Figuring History: Robert Colescott, Kerry James Marshall, Mickalene Thomas brings together the works of three singular American artists whose work redefines history painting in a contemporary context. Bridging three generations and shaped by distinctive historic events, the large-scale tableaux of Robert Colescott, Kerry James Marshall, and Mickalene Thomas open compelling perspectives on Black culture and representation in an ever changing social and political landscape. Though unique in style and subject matter, these artists are united by presenting counter-narratives to an art history dominated by European ideals. These alternative histories challenge and reinterpret the exulted lineage of history painting.
Robert Colescott (1925–2009) witnessed the Great Depression in his early years and later served in the Army during World War II. Several years of studies and teachings in France and Egypt following the war gave him an outside perspective and critical edge on the racial conflicts in the United States. The cartoon-like aesthetic of his earlier works take to task celebrated milestones in the history of painting from Van Eyck to Picasso. A decade later, he applies his boldly expressive style to stories that weave the fate of ordinary individuals into the fabric of stories weighed down by the colonial past. He poses his black subjects as observers, agents and narrators of an incomplete history, in need of revision.
Kerry James Marshall (b. 1955) was born in Birmingham, Alabama; he and his family moved to the Watts neighborhood of Los Angeles in 1963, a formative time and place for the artist, who now lives and works in Chicago. Marshall’s paintings employ a gravitas that centers on black experiences. His commanding portraits and tableaux of recent years combine familiar representational forms, such as the portrait of the artist or the academic life-drawing class, with political references that frame deeply probing historical narratives.

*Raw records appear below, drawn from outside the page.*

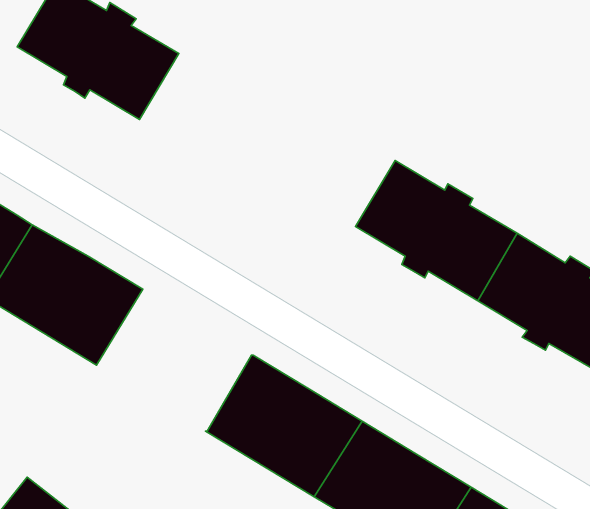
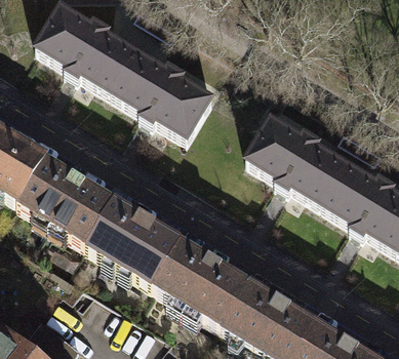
building: none -> [114,51,214,138]
building: none -> [87,198,184,286]

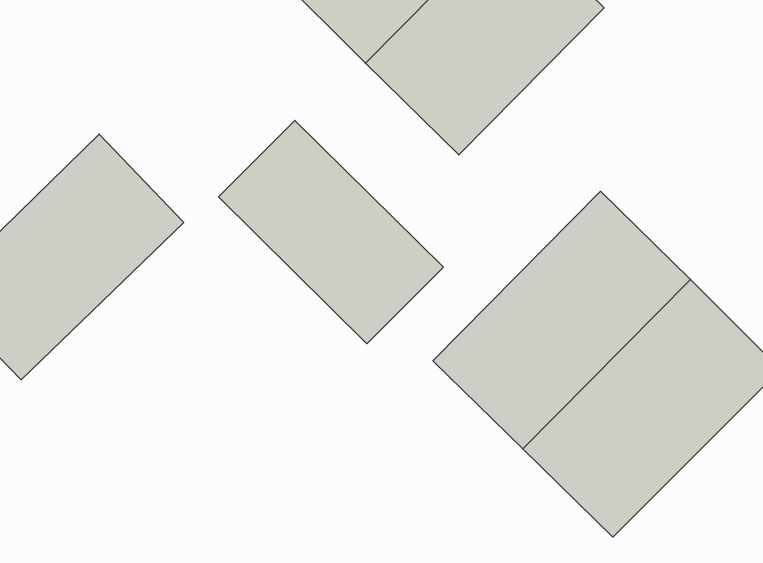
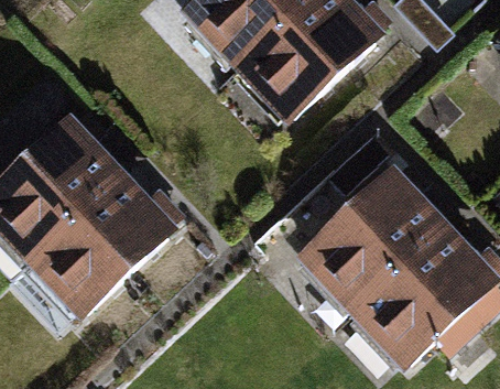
building: [218,120,443,344] -> none
building: none -> [20,171,177,326]

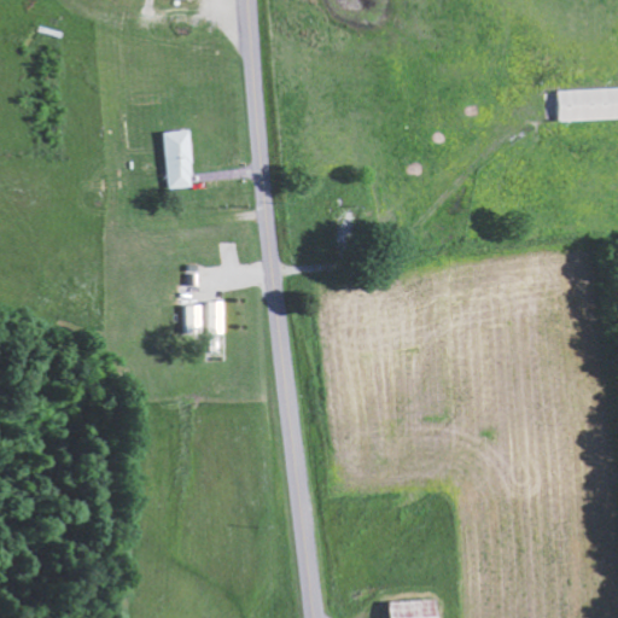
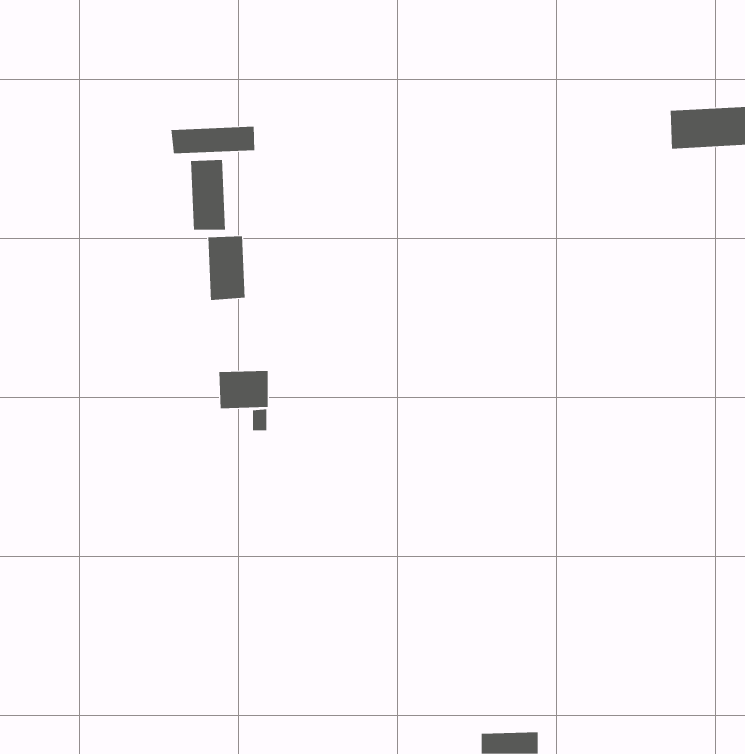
building: none -> [171,126,255,154]
building: none -> [208,235,245,301]

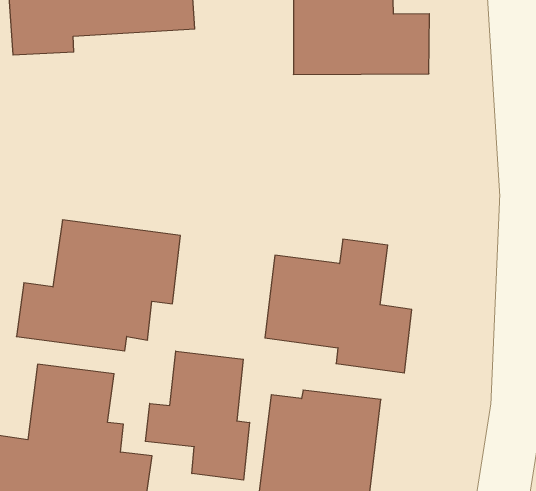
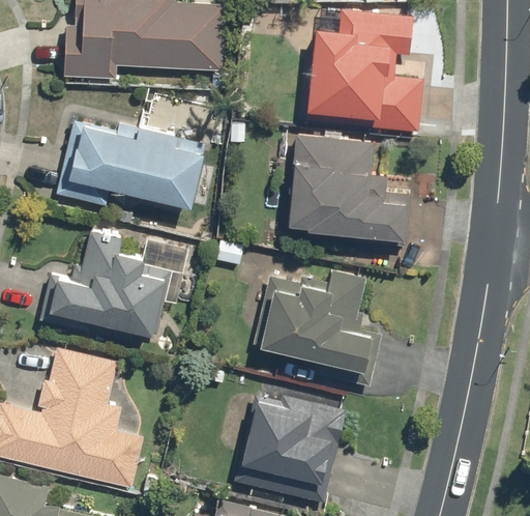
building: none -> [286,136,413,239]
building: none -> [55,121,204,208]
building: [145,351,250,480] -> none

Mickalene Thomas’ (b. 1971) monumental portraits and nudes of women recall the odalisques and muses familiar from a long line of European art history. Her figures do not lend themselves to passive consumption but are powerful agents who confront us. Material culture and the aesthetics of ornamentation play a central role in her work as she inflects and reimagines Matisse’s arabesques and quasi-cubist spaces through the aesthetics of contemporary fashion and style. The power dynamics shift profoundly as Thomas negotiates gender and sexuality through a contemporary female gaze.